++++ Excerpted records

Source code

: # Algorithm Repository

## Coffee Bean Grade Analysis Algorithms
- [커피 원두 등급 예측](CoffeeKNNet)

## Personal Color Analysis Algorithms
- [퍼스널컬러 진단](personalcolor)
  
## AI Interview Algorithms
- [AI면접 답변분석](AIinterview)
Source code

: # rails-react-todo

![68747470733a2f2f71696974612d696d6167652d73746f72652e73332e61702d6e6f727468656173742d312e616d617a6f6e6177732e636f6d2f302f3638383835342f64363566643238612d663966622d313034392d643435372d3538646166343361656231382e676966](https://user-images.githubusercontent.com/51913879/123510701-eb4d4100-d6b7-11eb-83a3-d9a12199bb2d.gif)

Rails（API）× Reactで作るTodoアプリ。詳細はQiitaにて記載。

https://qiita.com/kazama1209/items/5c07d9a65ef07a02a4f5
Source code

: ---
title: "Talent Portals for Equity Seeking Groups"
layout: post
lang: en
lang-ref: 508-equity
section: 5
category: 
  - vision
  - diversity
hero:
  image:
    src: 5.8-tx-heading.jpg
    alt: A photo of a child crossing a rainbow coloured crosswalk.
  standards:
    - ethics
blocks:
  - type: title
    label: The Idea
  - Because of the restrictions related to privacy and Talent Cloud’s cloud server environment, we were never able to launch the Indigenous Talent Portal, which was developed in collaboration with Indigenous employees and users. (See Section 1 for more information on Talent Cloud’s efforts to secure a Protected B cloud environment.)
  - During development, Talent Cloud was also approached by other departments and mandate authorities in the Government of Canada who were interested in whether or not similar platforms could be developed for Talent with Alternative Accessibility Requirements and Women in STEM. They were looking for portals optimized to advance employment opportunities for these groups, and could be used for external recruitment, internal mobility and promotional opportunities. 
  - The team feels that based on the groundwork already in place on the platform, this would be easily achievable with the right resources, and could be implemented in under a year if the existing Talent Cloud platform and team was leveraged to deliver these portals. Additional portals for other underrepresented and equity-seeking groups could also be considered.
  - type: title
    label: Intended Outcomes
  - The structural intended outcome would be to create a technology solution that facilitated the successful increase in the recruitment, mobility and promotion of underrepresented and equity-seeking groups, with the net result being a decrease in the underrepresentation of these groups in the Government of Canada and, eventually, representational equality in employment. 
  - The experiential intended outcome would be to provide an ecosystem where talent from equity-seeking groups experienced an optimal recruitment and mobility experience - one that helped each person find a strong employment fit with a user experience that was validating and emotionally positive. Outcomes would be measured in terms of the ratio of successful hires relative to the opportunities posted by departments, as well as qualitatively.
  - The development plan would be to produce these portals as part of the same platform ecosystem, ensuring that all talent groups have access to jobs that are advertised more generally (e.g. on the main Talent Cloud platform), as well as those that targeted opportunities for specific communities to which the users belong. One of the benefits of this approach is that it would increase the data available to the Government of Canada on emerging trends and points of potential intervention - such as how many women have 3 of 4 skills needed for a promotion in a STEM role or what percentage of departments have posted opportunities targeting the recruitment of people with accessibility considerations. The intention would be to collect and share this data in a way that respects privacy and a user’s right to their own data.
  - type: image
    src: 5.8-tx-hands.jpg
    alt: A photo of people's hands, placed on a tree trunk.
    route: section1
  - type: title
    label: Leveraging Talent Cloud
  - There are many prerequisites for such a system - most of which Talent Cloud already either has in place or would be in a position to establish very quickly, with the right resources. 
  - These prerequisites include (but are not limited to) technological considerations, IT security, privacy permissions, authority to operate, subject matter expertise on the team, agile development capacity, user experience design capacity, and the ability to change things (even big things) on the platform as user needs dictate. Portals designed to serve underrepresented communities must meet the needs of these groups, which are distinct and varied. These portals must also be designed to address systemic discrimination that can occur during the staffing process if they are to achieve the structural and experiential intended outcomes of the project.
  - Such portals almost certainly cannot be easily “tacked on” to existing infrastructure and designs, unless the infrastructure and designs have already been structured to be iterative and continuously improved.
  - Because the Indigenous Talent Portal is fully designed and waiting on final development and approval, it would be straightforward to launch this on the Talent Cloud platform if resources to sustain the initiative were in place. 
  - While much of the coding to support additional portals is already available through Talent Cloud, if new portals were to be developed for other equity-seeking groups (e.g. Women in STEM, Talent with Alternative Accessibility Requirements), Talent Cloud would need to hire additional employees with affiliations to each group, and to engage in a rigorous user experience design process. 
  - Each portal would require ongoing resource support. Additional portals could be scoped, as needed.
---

++++++++

Directive:
Rewrite the data above as a JSON list of strings, with one string for each line. Include every line from all of the data, and leave out the blank lines.

Expected answer:
[
  "Source code",
  ": # Algorithm Repository",
  "## Coffee Bean Grade Analysis Algorithms",
  "- [커피 원두 등급 예측](CoffeeKNNet)",
  "## Personal Color Analysis Algorithms",
  "- [퍼스널컬러 진단](personalcolor)",
  "## AI Interview Algorithms",
  "- [AI면접 답변분석](AIinterview)",
  "Source code",
  ": # rails-react-todo",
  "![68747470733a2f2f71696974612d696d6167652d73746f72652e73332e61702d6e6f727468656173742d312e616d617a6f6e6177732e636f6d2f302f3638383835342f64363566643238612d663966622d313034392d643435372d3538646166343361656231382e676966](https://user-images.githubusercontent.com/51913879/123510701-eb4d4100-d6b7-11eb-83a3-d9a12199bb2d.gif)",
  "Rails（API）× Reactで作るTodoアプリ。詳細はQiitaにて記載。",
  "https://qiita.com/kazama1209/items/5c07d9a65ef07a02a4f5",
  "Source code",
  ": ---",
  "title: \"Talent Portals for Equity Seeking Groups\"",
  "layout: post",
  "lang: en",
  "lang-ref: 508-equity",
  "section: 5",
  "category: ",
  "  - vision",
  "  - diversity",
  "hero:",
  "  image:",
  "    src: 5.8-tx-heading.jpg",
  "    alt: A photo of a child crossing a rainbow coloured crosswalk.",
  "  standards:",
  "    - ethics",
  "blocks:",
  "  - type: title",
  "    label: The Idea",
  "  - Because of the restrictions related to privacy and Talent Cloud’s cloud server environment, we were never able to launch the Indigenous Talent Portal, which was developed in collaboration with Indigenous employees and users. (See Section 1 for more information on Talent Cloud’s efforts to secure a Protected B cloud environment.)",
  "  - During development, Talent Cloud was also approached by other departments and mandate authorities in the Government of Canada who were interested in whether or not similar platforms could be developed for Talent with Alternative Accessibility Requirements and Women in STEM. They were looking for portals optimized to advance employment opportunities for these groups, and could be used for external recruitment, internal mobility and promotional opportunities. ",
  "  - The team feels that based on the groundwork already in place on the platform, this would be easily achievable with the right resources, and could be implemented in under a year if the existing Talent Cloud platform and team was leveraged to deliver these portals. Additional portals for other underrepresented and equity-seeking groups could also be considered.",
  "  - type: title",
  "    label: Intended Outcomes",
  "  - The structural intended outcome would be to create a technology solution that facilitated the successful increase in the recruitment, mobility and promotion of underrepresented and equity-seeking groups, with the net result being a decrease in the underrepresentation of these groups in the Government of Canada and, eventually, representational equality in employment. ",
  "  - The experiential intended outcome would be to provide an ecosystem where talent from equity-seeking groups experienced an optimal recruitment and mobility experience - one that helped each person find a strong employment fit with a user experience that was validating and emotionally positive. Outcomes would be measured in terms of the ratio of successful hires relative to the opportunities posted by departments, as well as qualitatively.",
  "  - The development plan would be to produce these portals as part of the same platform ecosystem, ensuring that all talent groups have access to jobs that are advertised more generally (e.g. on the main Talent Cloud platform), as well as those that targeted opportunities for specific communities to which the users belong. One of the benefits of this approach is that it would increase the data available to the Government of Canada on emerging trends and points of potential intervention - such as how many women have 3 of 4 skills needed for a promotion in a STEM role or what percentage of departments have posted opportunities targeting the recruitment of people with accessibility considerations. The intention would be to collect and share this data in a way that respects privacy and a user’s right to their own data.",
  "  - type: image",
  "    src: 5.8-tx-hands.jpg",
  "    alt: A photo of people's hands, placed on a tree trunk.",
  "    route: section1",
  "  - type: title",
  "    label: Leveraging Talent Cloud",
  "  - There are many prerequisites for such a system - most of which Talent Cloud already either has in place or would be in a position to establish very quickly, with the right resources. ",
  "  - These prerequisites include (but are not limited to) technological considerations, IT security, privacy permissions, authority to operate, subject matter expertise on the team, agile development capacity, user experience design capacity, and the ability to change things (even big things) on the platform as user needs dictate. Portals designed to serve underrepresented communities must meet the needs of these groups, which are distinct and varied. These portals must also be designed to address systemic discrimination that can occur during the staffing process if they are to achieve the structural and experiential intended outcomes of the project.",
  "  - Such portals almost certainly cannot be easily “tacked on” to existing infrastructure and designs, unless the infrastructure and designs have already been structured to be iterative and continuously improved.",
  "  - Because the Indigenous Talent Portal is fully designed and waiting on final development and approval, it would be straightforward to launch this on the Talent Cloud platform if resources to sustain the initiative were in place. ",
  "  - While much of the coding to support additional portals is already available through Talent Cloud, if new portals were to be developed for other equity-seeking groups (e.g. Women in STEM, Talent with Alternative Accessibility Requirements), Talent Cloud would need to hire additional employees with affiliations to each group, and to engage in a rigorous user experience design process. ",
  "  - Each portal would require ongoing resource support. Additional portals could be scoped, as needed.",
  "---"
]